The approach taken by the majority falls well short of that advocated by the Gray Panthers. But the soft direction provided by the court will not provide meaningful guidance for the Secretary to reevaluate her regulations. Indeed, the groundwork has already been laid for a second appeal to measure compliance by the Secretary against the somewhat indefinite benchmarks provided by the majority. We could *189avoid this recurring review without distorting the statutory scheme by affirming the Secretary’s' regulations.
II
The only villain here is the level of need which has not been adjusted to reflect skyrocketing costs of living. However well-intentioned, the court cannot through a remand to the Secretary affect the inflationary pressures which are particularly burdensome to people on fixed incomes. In a concise concurrence in Kollett v. Harris, 619 F.2d 134 (1st Cir. 1980), upholding “deeming” from a parent to a disabled child in determining the amount of cash assistance payments under a Supplemental Security Income program, 42 U.S.C. 1381 et seq., Judge Aldrich aptly addressed the issue of “deeming”:
As one who participated in Boucher v. Minter, D.Mass., 1972, 349 F.Supp. 1240, from which plaintiffs would derive much support, I feel I should recite that I am entirely comfortable with its present rejection. The enormous enterprise which social insurance has become would fall of its own weight if practical, rule of thumb guidelines could not be established to avoid piece by piece scrutiny of every case. The Supreme Court having forcefully recognized that this is permissible even though occasional hardship is inevitable, Weinberger v. Salfi, 1975, 422 U.S. 749 [95 S.Ct. 2457, 45 L.Ed.2d 522] the principle applies that there must be some reason in fact, or logic, before the agency’s judgmental expertise is overruled. On the point here in issue the agency’s experience is obviously considerable. I cannot think that it abused its discretion in choosing this rule rather than some other.
Id. at 146-147.
Ill
Because in my opinion there is nothing to suggest that the Secretary’s action in promulgating the regulations allowing the use of “deeming” in 209(b) States is arbitrary or capricious, the limit of our scope of review, I respectfully dissent from that part of the court’s opinion which holds to the contrary.

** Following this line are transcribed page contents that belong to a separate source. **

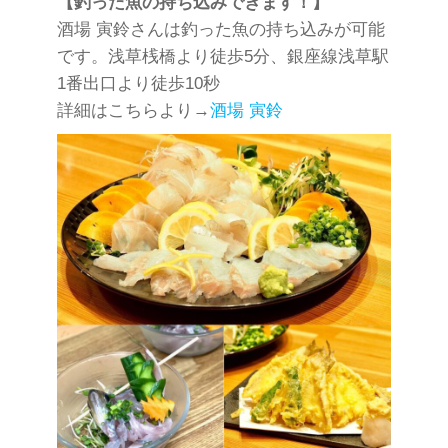
【釣った魚の持ち込みできます！】
酒場 寅鈴さんは釣った魚の持ち込みが可能
です。浅草桟橋より徒歩5分、銀座線浅草駅
1番出口より徒歩10秒
詳細はこちらより→
酒場 寅鈴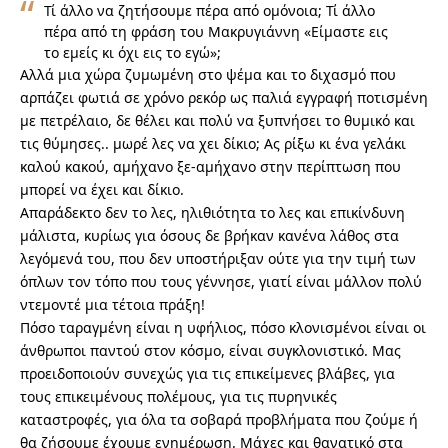
Τί άλλο να ζητήσουμε πέρα από ομόνοια; Τί άλλο
πέρα από τη φράση του Μακρυγιάννη «Είμαστε εις
το εμείς κι όχι εις το εγώ»;
Αλλά μια χώρα ζυμωμένη στο ψέμα και το διχασμό που
αρπάζει φωτιά σε χρόνο ρεκόρ ως παλιά εγγραφή ποτισμένη
με πετρέλαιο, δε θέλει και πολύ να ξυπνήσει το θυμικό και
τις θύμησες.. μωρέ λες να χει δίκιο; Ας ρίξω κι ένα γελάκι
καλού κακού, αμήχανο ξε-αμήχανο στην περίπτωση που
μπορεί να έχει και δίκιο.
Απαράδεκτο δεν το λες, ηλιθιότητα το λες και επικίνδυνη
μάλιστα, κυρίως για όσους δε βρήκαν κανένα λάθος στα
λεγόμενά του, που δεν υποστήριξαν ούτε για την τιμή των
όπλων τον τόπο που τους γέννησε, γιατί είναι μάλλον πολύ
ντεμοντέ μια τέτοια πράξη!
Πόσο ταραγμένη είναι η υφήλιος, πόσο κλονισμένοι είναι οι
άνθρωποι παντού στον κόσμο, είναι συγκλονιστικό. Μας
προειδοποιούν συνεχώς για τις επικείμενες βλάβες, για
τους επικειμένους πολέμους, για τις πυρηνικές
καταστροφές, για όλα τα σοβαρά προβλήματα που ζούμε ή
θα ζήσουμε έχουμε ενημέρωση. Μάχες και θανατικό στα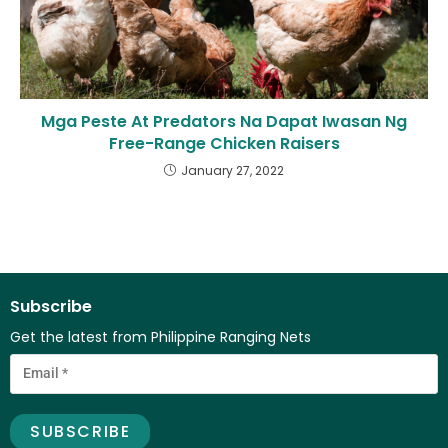
Mga Peste At Predators Na Dapat Iwasan Ng
Free-Range Chicken Raisers
January 27, 2022
Subscribe
Get the latest from Philippine Ranging Nets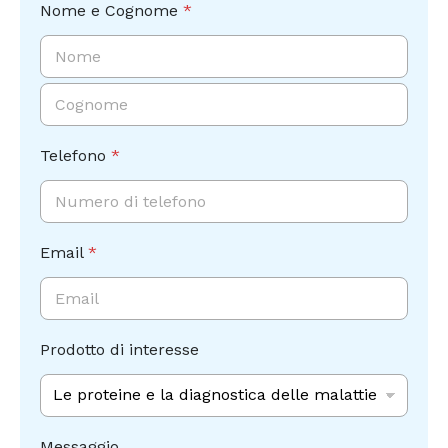
m
Nome e Cognome
*
a
r
k
e
Nome
t
i
n
Cognome
g
Telefono
*
C
o
g
n
o
Email
*
m
e
Prodotto di interesse
Messaggio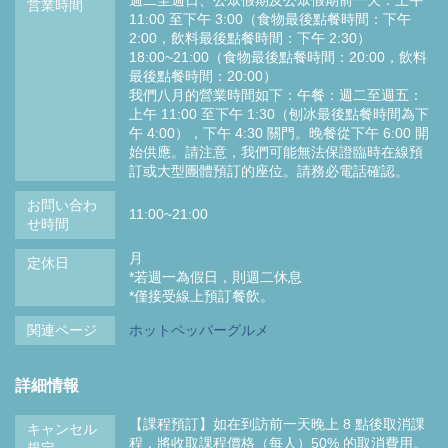
営業時間
11:00 至下午 3:00（食物最後點餐時間：下午
2:00，飲料最後點餐時間：下午 2:30）
18:00~21:00（食物最後點餐時間：20:00，飲料
最後點餐時間：20:00）
我們八月的營業時間如下：午餐：週二至週五：
上午 11:00 至下午 1:30（刨冰最後點餐時間為下
午 4:00），下午 4:30 關門。晚餐從下午 6:00 開
始供應。請注意，我們可能無法保證臨時在線預
訂或大型團體預訂的座位。請務必電話確認。
お問い合わ
11:00~21:00
せ時間
月
定休日
*若週一為假日，則週二休息
*僅接受線上預訂餐飲。
関連ページ
ホットペッパーグルメ
詳細情報
【課程預訂】如在到訪前一天晚上 8 點後取消課
キャンセル
程，將收取課程價格（每人）50% 的取消費用。
規定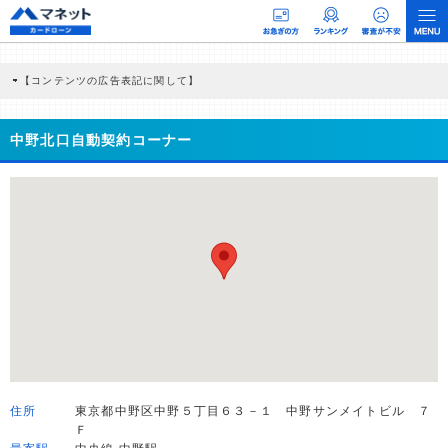
【コンテンツの広告表記に関して】
本コンテンツには、紹介している商品・商材の広告（リンク）を含む場合がありま
す。 これらの広告を経由して読者が企業ホームページを訪れ、成約が発生すると弊
社に対して企業から紹介報酬が支払われるという収益モデルです。 ただし、特定の
中野北口自動契約コーナー
商品を根拠なくPRするものではなく、当編集部の調査／ユーザーへの口コミ収集な
どに基づき、公平性を担保した情報提供を行っています。
>提携企業一覧
住所
東京都中野区中野５丁目６３－１ 中野サンメイトビル ７
Ｆ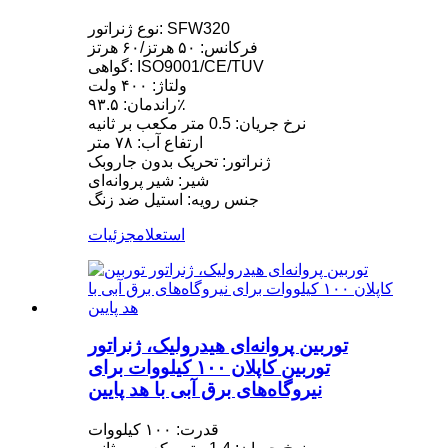
نوع ژنراتور: SFW320
فرکانس: ۵۰ هرتز/۶۰ هرتز
گواهی: ISO9001/CE/TUV
ولتاژ: ۴۰۰ ولت
راندمان: ۹۳.۵٪
نرخ جریان: 0.5 متر مکعب بر ثانیه
ارتفاع آب: ۷۸ متر
ژنراتور: تحریک بدون جاروبک
شیر: شیر پروانه‌ای
جنس رویه: استیل ضد زنگ
استعلام
جزئیات
توربین پروانه‌ای هیدرولیک، ژنراتور
توربین کاپلان ۱۰۰ کیلووات برای
نیروگاه‌های برق آبی با هد پایین
قدرت: ۱۰۰ کیلووات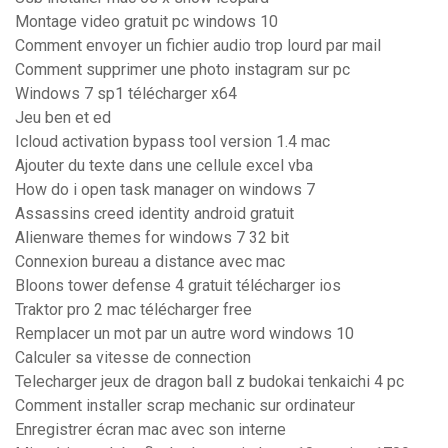
Montage video gratuit pc windows 10
Comment envoyer un fichier audio trop lourd par mail
Comment supprimer une photo instagram sur pc
Windows 7 sp1 télécharger x64
Jeu ben et ed
Icloud activation bypass tool version 1.4 mac
Ajouter du texte dans une cellule excel vba
How do i open task manager on windows 7
Assassins creed identity android gratuit
Alienware themes for windows 7 32 bit
Connexion bureau a distance avec mac
Bloons tower defense 4 gratuit télécharger ios
Traktor pro 2 mac télécharger free
Remplacer un mot par un autre word windows 10
Calculer sa vitesse de connection
Telecharger jeux de dragon ball z budokai tenkaichi 4 pc
Comment installer scrap mechanic sur ordinateur
Enregistrer écran mac avec son interne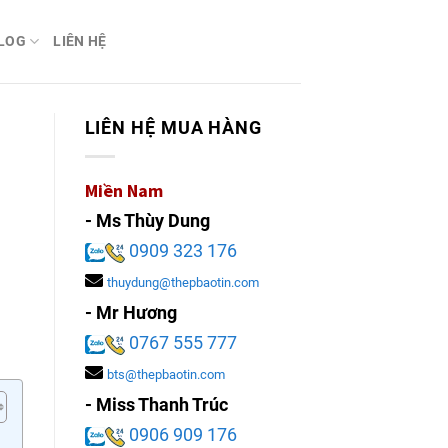
LOG
LIÊN HỆ
LIÊN HỆ MUA HÀNG
Miền Nam
- Ms Thùy Dung
0909 323 176
thuydung@thepbaotin.com
- Mr Hương
0767 555 777
bts@thepbaotin.com
- Miss Thanh Trúc
0906 909 176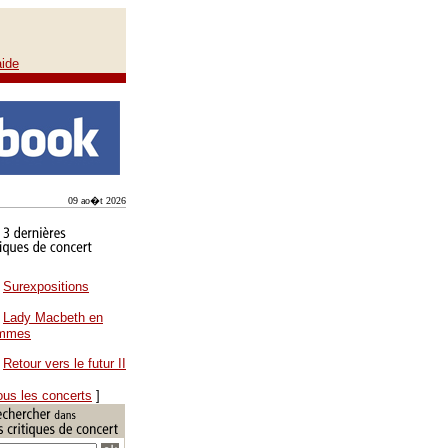
aide
09 ao�t 2026
Surexpositions
Lady Macbeth en
ammes
Retour vers le futur II
ous les concerts
]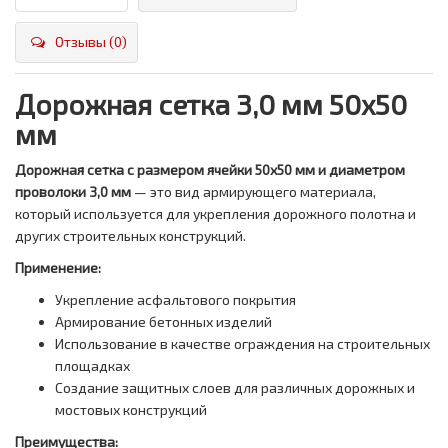
Отзывы (0)
Дорожная сетка 3,0 мм 50х50
мм
Дорожная сетка с размером ячейки 50х50 мм и диаметром
проволоки 3,0 мм
— это вид армирующего материала,
который используется для укрепления дорожного полотна и
других строительных конструкций.
Применение:
Укрепление асфальтового покрытия
Армирование бетонных изделий
Использование в качестве ограждения на строительных
площадках
Создание защитных слоев для различных дорожных и
мостовых конструкций
Преимущества: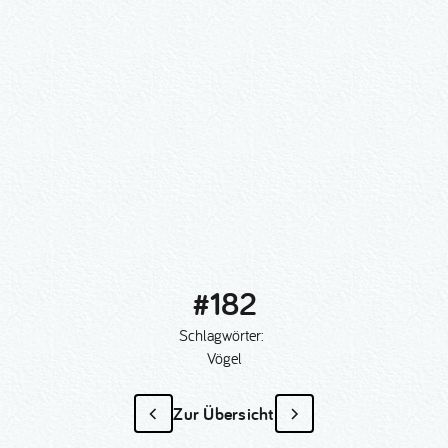
#182
Schlagwörter:
Vögel
Zur Übersicht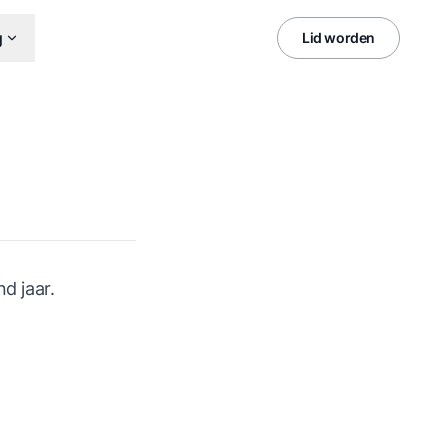
g
Lid worden
d jaar.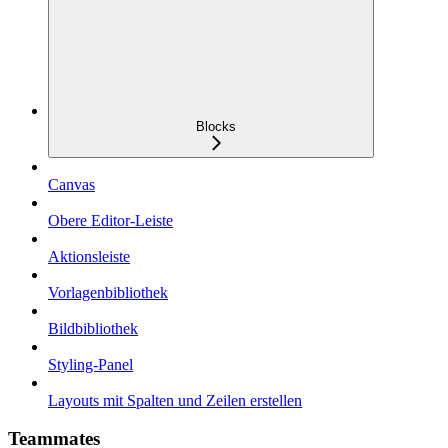
Blocks
Canvas
Obere Editor-Leiste
Aktionsleiste
Vorlagenbibliothek
Bildbibliothek
Styling-Panel
Layouts mit Spalten und Zeilen erstellen
Teammates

. States participating in the Medicaid program fall into two categories: those which determine eligibility under the Supplemental Security Income program (“SSI”) Title XVI of the Social Security Act, 42 U.S.C. § 1381 et seq. (1976) and those states which have elected a more restrictive eligibility criteria, an option authorized by Section 209(b) of the 1972 Amendments to the Social Security Act, Pub.L.No.92-603, 86 Stat. 1484 codified at 42 U.S.C. § 1396a(f). in shorthand fashion, the states exercising this option are referred to as “209(b) States” and the others as “SSI States.”